[Opening Exercise text section]

Birkbeck Forum for Nineteenth-Century Studies – Autumn Term 2019

Birkbeck Forum for Nineteenth-Century Studies

18 November 2019

Kirstie Blair (Strathclyde), ‘Excelsior! Inspirational Verse and the Victorian Industrial Worker’.

Our first Birkbeck Forum for Nineteenth-Century Studies event of the new academic year takes place at 7.30 on Monday 18th November 2019, in room 106 of the School of Arts building, 43 Gordon Square. Professor Kirstie Blair (Strathclyde) will give a paper titled: ”Excelsior! Inspirational Verse and the Victorian Industrial Worker’.

This paper uses research from the ‘Piston, Pen & Press’ project to discuss the enormous popularity of inspirational, motivating verse, a genre usually critically disregarded. It examines the role such poetry played in the cultures of working-class self-improvement and mutual improvement, for both working-class writers and readers.

Prof Kirstie Blair is the author of numerous articles/chapters and three books on Victorian poetry and its wider impacts on Victorian culture: her latest study, Working Verse in Victorian Scotland: Poetry, Press and Community, has just been published by OUP. She is the PI on a 2-year AHRC project, ‘Piston, Pen & Press: Literary Cultures in the Industrial Workplace’, on which she works closely with a number of industrial heritage museums and creative partners. She is currently running a series of MOOCs on ‘Working Lives’, exploring the history of Victorian workers on the railways, in coal-mining, and in textile factories and mills.

[Closing Exercise text section]

» Your tasks:
**A.** Reproduce the Birkbeck Forum announcement between "Kirstie Blair (Strathclyde), ‘Excelsior!" and "writers and readers.", inclusive.
**B.** According to the Birkbeck Forum announcement, which press has published Kirstie Blair's latest study?
**C.** Write a continuation of the Birkbeck Forum announcement that begins after its final sentence.
The rows are not required for this exercise.

[Opening Listed entries section]

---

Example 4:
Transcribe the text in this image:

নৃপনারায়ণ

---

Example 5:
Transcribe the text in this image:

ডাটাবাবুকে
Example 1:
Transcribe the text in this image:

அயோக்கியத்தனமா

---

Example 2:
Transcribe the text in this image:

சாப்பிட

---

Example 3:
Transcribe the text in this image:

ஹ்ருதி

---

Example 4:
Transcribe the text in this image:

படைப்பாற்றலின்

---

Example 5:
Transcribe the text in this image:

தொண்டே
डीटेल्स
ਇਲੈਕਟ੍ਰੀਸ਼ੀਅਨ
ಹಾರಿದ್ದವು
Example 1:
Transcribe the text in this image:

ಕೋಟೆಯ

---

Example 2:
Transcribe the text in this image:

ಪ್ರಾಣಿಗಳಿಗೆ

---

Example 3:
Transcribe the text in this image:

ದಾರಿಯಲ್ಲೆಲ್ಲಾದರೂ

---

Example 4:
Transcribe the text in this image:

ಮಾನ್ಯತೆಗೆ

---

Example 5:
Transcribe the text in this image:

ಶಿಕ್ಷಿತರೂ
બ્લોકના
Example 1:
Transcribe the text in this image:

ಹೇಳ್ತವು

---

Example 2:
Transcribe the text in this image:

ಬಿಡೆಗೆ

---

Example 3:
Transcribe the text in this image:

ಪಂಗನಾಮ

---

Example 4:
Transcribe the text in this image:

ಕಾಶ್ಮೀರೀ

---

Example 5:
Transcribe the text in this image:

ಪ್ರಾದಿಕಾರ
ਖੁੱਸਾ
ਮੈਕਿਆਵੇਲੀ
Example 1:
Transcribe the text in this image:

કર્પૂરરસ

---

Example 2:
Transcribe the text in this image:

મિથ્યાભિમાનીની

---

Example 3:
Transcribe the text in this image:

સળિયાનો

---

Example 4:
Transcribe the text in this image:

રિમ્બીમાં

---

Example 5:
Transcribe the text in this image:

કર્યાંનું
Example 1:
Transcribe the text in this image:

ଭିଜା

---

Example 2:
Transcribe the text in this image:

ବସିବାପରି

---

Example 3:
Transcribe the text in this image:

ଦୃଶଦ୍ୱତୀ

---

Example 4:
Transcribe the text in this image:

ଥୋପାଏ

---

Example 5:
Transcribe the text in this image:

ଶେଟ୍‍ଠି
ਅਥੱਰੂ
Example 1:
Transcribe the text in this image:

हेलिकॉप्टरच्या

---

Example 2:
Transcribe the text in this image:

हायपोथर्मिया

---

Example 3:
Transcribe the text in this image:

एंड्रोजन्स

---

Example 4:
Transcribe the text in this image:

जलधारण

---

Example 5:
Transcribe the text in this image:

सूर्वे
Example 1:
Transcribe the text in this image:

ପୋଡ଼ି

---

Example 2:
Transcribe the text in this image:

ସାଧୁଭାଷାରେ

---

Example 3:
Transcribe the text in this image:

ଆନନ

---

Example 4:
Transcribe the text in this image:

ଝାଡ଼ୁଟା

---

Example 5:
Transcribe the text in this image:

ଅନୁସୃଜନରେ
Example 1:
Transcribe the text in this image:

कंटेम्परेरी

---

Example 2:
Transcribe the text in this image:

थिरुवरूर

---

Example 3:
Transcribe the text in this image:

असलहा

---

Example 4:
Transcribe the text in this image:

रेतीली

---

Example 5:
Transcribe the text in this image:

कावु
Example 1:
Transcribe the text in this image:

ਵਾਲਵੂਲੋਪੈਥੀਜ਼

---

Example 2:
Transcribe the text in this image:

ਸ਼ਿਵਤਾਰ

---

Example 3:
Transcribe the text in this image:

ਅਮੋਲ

[Closing Listed entries section]

» Expected responses:
**A.**
Kirstie Blair (Strathclyde), ‘Excelsior! Inspirational Verse and the Victorian Industrial Worker’.

Our first Birkbeck Forum for Nineteenth-Century Studies event of the new academic year takes place at 7.30 on Monday 18th November 2019, in room 106 of the School of Arts building, 43 Gordon Square. Professor Kirstie Blair (Strathclyde) will give a paper titled: ”Excelsior! Inspirational Verse and the Victorian Industrial Worker’.

This paper uses research from the ‘Piston, Pen & Press’ project to discuss the enormous popularity of inspirational, motivating verse, a genre usually critically disregarded. It examines the role such poetry played in the cultures of working-class self-improvement and mutual improvement, for both working-class writers and readers.

**B.** OUP

**C.**
The session is free and all are welcome, but since the venue has limited space it will be first come, first seated.

Forthcoming Events

Alison Booth (Virginia): ‘Illustrating the Life and Complete Works of George Eliot: Homes and Story-Worlds.’

Wednesday 5th February 2020, 6.00pm. The Keynes Library, 43 Gordon Square

 

Deborah Lutz (Louisville): ‘Marginalia and Other Forms of Graffiti.’

Wednesday 11th March, 2020, 6.00pm. The Keynes Library, 43 Gordon Square.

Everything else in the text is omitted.